[Saved data entries]
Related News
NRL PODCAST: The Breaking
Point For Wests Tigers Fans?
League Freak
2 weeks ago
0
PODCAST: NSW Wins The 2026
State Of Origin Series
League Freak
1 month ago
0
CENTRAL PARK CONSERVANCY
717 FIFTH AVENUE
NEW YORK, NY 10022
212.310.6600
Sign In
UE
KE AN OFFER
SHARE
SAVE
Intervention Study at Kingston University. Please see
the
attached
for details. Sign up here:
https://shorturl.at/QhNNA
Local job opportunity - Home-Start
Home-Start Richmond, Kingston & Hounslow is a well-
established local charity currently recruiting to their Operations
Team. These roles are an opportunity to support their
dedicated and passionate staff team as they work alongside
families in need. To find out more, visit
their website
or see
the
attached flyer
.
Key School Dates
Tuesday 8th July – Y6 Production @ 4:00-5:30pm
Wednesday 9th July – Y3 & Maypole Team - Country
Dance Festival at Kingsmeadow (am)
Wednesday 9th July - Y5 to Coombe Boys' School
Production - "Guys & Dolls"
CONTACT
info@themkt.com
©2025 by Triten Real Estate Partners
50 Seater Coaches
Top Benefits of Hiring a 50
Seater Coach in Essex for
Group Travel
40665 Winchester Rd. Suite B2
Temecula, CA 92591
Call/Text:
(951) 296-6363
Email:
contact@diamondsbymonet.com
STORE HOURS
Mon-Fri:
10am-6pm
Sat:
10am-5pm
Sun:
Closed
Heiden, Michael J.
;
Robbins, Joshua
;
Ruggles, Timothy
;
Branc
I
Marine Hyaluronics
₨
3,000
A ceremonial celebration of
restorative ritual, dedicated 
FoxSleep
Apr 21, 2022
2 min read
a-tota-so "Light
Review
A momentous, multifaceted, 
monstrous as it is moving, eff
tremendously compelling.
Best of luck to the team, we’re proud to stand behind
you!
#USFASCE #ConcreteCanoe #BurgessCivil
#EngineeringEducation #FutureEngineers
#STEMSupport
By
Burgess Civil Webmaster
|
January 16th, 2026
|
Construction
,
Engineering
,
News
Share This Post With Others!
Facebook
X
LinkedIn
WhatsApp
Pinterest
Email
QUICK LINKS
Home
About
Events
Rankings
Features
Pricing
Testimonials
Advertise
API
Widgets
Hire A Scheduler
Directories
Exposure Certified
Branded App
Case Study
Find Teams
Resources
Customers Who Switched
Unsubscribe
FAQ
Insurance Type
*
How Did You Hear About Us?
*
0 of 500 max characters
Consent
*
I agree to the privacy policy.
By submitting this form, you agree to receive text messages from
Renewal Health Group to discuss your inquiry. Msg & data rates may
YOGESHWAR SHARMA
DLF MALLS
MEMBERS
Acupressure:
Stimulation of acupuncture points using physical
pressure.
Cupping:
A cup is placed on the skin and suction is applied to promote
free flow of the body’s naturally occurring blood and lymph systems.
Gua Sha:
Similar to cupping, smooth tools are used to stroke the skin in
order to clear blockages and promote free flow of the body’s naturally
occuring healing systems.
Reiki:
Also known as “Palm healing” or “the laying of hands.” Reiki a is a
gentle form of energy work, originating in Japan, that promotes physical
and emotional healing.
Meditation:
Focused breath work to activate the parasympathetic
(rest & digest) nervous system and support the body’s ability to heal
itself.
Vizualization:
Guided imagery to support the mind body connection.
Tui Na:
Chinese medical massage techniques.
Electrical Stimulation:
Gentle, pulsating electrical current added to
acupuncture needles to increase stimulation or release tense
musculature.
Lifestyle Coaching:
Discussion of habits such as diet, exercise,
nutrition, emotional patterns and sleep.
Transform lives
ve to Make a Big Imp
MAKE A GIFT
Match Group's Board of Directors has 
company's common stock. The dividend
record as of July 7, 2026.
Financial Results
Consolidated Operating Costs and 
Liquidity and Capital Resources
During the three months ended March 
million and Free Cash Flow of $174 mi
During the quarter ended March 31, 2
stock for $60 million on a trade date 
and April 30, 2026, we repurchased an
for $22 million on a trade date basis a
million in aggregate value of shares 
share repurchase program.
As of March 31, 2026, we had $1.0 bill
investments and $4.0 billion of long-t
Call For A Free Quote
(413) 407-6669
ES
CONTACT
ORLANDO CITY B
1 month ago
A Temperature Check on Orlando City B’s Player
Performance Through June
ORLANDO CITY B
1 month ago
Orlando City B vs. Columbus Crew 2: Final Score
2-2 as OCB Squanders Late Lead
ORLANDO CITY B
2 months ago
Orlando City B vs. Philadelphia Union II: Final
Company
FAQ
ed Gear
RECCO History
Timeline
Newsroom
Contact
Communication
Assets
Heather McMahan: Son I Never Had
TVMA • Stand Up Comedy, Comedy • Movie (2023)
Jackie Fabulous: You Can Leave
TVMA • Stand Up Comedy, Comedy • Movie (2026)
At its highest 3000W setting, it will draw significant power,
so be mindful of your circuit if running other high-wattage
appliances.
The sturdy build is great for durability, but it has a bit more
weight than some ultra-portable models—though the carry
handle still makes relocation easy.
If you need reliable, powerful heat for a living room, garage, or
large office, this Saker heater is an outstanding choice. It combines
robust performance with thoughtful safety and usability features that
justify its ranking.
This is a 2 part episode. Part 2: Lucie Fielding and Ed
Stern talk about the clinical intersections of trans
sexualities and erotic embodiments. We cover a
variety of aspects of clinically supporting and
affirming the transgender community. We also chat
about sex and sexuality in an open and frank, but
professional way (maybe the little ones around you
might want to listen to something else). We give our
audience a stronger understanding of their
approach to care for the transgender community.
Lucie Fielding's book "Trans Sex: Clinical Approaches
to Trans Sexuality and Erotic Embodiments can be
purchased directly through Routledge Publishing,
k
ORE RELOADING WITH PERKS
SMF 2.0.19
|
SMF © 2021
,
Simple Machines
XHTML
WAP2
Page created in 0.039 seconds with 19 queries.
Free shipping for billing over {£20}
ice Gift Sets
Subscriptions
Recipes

• _Exercise directions_: Your answer must be the full set of entries, copied exactly.

• _Solution to the problem_:
Related News
NRL PODCAST: The Breaking
Point For Wests Tigers Fans?
League Freak
2 weeks ago
0
PODCAST: NSW Wins The 2026
State Of Origin Series
League Freak
1 month ago
0
CENTRAL PARK CONSERVANCY
717 FIFTH AVENUE
NEW YORK, NY 10022
212.310.6600
Sign In
UE
KE AN OFFER
SHARE
SAVE
Intervention Study at Kingston University. Please see
the
attached
for details. Sign up here:
https://shorturl.at/QhNNA
Local job opportunity - Home-Start
Home-Start Richmond, Kingston & Hounslow is a well-
established local charity currently recruiting to their Operations
Team. These roles are an opportunity to support their
dedicated and passionate staff team as they work alongside
families in need. To find out more, visit
their website
or see
the
attached flyer
.
Key School Dates
Tuesday 8th July – Y6 Production @ 4:00-5:30pm
Wednesday 9th July – Y3 & Maypole Team - Country
Dance Festival at Kingsmeadow (am)
Wednesday 9th July - Y5 to Coombe Boys' School
Production - "Guys & Dolls"
CONTACT
info@themkt.com
©2025 by Triten Real Estate Partners
50 Seater Coaches
Top Benefits of Hiring a 50
Seater Coach in Essex for
Group Travel
40665 Winchester Rd. Suite B2
Temecula, CA 92591
Call/Text:
(951) 296-6363
Email:
contact@diamondsbymonet.com
STORE HOURS
Mon-Fri:
10am-6pm
Sat:
10am-5pm
Sun:
Closed
Heiden, Michael J.
;
Robbins, Joshua
;
Ruggles, Timothy
;
Branc
I
Marine Hyaluronics
₨
3,000
A ceremonial celebration of
restorative ritual, dedicated 
FoxSleep
Apr 21, 2022
2 min read
a-tota-so "Light
Review
A momentous, multifaceted, 
monstrous as it is moving, eff
tremendously compelling.
Best of luck to the team, we’re proud to stand behind
you!
#USFASCE #ConcreteCanoe #BurgessCivil
#EngineeringEducation #FutureEngineers
#STEMSupport
By
Burgess Civil Webmaster
|
January 16th, 2026
|
Construction
,
Engineering
,
News
Share This Post With Others!
Facebook
X
LinkedIn
WhatsApp
Pinterest
Email
QUICK LINKS
Home
About
Events
Rankings
Features
Pricing
Testimonials
Advertise
API
Widgets
Hire A Scheduler
Directories
Exposure Certified
Branded App
Case Study
Find Teams
Resources
Customers Who Switched
Unsubscribe
FAQ
Insurance Type
*
How Did You Hear About Us?
*
0 of 500 max characters
Consent
*
I agree to the privacy policy.
By submitting this form, you agree to receive text messages from
Renewal Health Group to discuss your inquiry. Msg & data rates may
YOGESHWAR SHARMA
DLF MALLS
MEMBERS
Acupressure:
Stimulation of acupuncture points using physical
pressure.
Cupping:
A cup is placed on the skin and suction is applied to promote
free flow of the body’s naturally occurring blood and lymph systems.
Gua Sha:
Similar to cupping, smooth tools are used to stroke the skin in
order to clear blockages and promote free flow of the body’s naturally
occuring healing systems.
Reiki:
Also known as “Palm healing” or “the laying of hands.” Reiki a is a
gentle form of energy work, originating in Japan, that promotes physical
and emotional healing.
Meditation:
Focused breath work to activate the parasympathetic
(rest & digest) nervous system and support the body’s ability to heal
itself.
Vizualization:
Guided imagery to support the mind body connection.
Tui Na:
Chinese medical massage techniques.
Electrical Stimulation:
Gentle, pulsating electrical current added to
acupuncture needles to increase stimulation or release tense
musculature.
Lifestyle Coaching:
Discussion of habits such as diet, exercise,
nutrition, emotional patterns and sleep.
Transform lives
ve to Make a Big Imp
MAKE A GIFT
Match Group's Board of Directors has 
company's common stock. The dividend
record as of July 7, 2026.
Financial Results
Consolidated Operating Costs and 
Liquidity and Capital Resources
During the three months ended March 
million and Free Cash Flow of $174 mi
During the quarter ended March 31, 2
stock for $60 million on a trade date 
and April 30, 2026, we repurchased an
for $22 million on a trade date basis a
million in aggregate value of shares 
share repurchase program.
As of March 31, 2026, we had $1.0 bill
investments and $4.0 billion of long-t
Call For A Free Quote
(413) 407-6669
ES
CONTACT
ORLANDO CITY B
1 month ago
A Temperature Check on Orlando City B’s Player
Performance Through June
ORLANDO CITY B
1 month ago
Orlando City B vs. Columbus Crew 2: Final Score
2-2 as OCB Squanders Late Lead
ORLANDO CITY B
2 months ago
Orlando City B vs. Philadelphia Union II: Final
Company
FAQ
ed Gear
RECCO History
Timeline
Newsroom
Contact
Communication
Assets
Heather McMahan: Son I Never Had
TVMA • Stand Up Comedy, Comedy • Movie (2023)
Jackie Fabulous: You Can Leave
TVMA • Stand Up Comedy, Comedy • Movie (2026)
At its highest 3000W setting, it will draw significant power,
so be mindful of your circuit if running other high-wattage
appliances.
The sturdy build is great for durability, but it has a bit more
weight than some ultra-portable models—though the carry
handle still makes relocation easy.
If you need reliable, powerful heat for a living room, garage, or
large office, this Saker heater is an outstanding choice. It combines
robust performance with thoughtful safety and usability features that
justify its ranking.
This is a 2 part episode. Part 2: Lucie Fielding and Ed
Stern talk about the clinical intersections of trans
sexualities and erotic embodiments. We cover a
variety of aspects of clinically supporting and
affirming the transgender community. We also chat
about sex and sexuality in an open and frank, but
professional way (maybe the little ones around you
might want to listen to something else). We give our
audience a stronger understanding of their
approach to care for the transgender community.
Lucie Fielding's book "Trans Sex: Clinical Approaches
to Trans Sexuality and Erotic Embodiments can be
purchased directly through Routledge Publishing,
k
ORE RELOADING WITH PERKS
SMF 2.0.19
|
SMF © 2021
,
Simple Machines
XHTML
WAP2
Page created in 0.039 seconds with 19 queries.
Free shipping for billing over {£20}
ice Gift Sets
Subscriptions
Recipes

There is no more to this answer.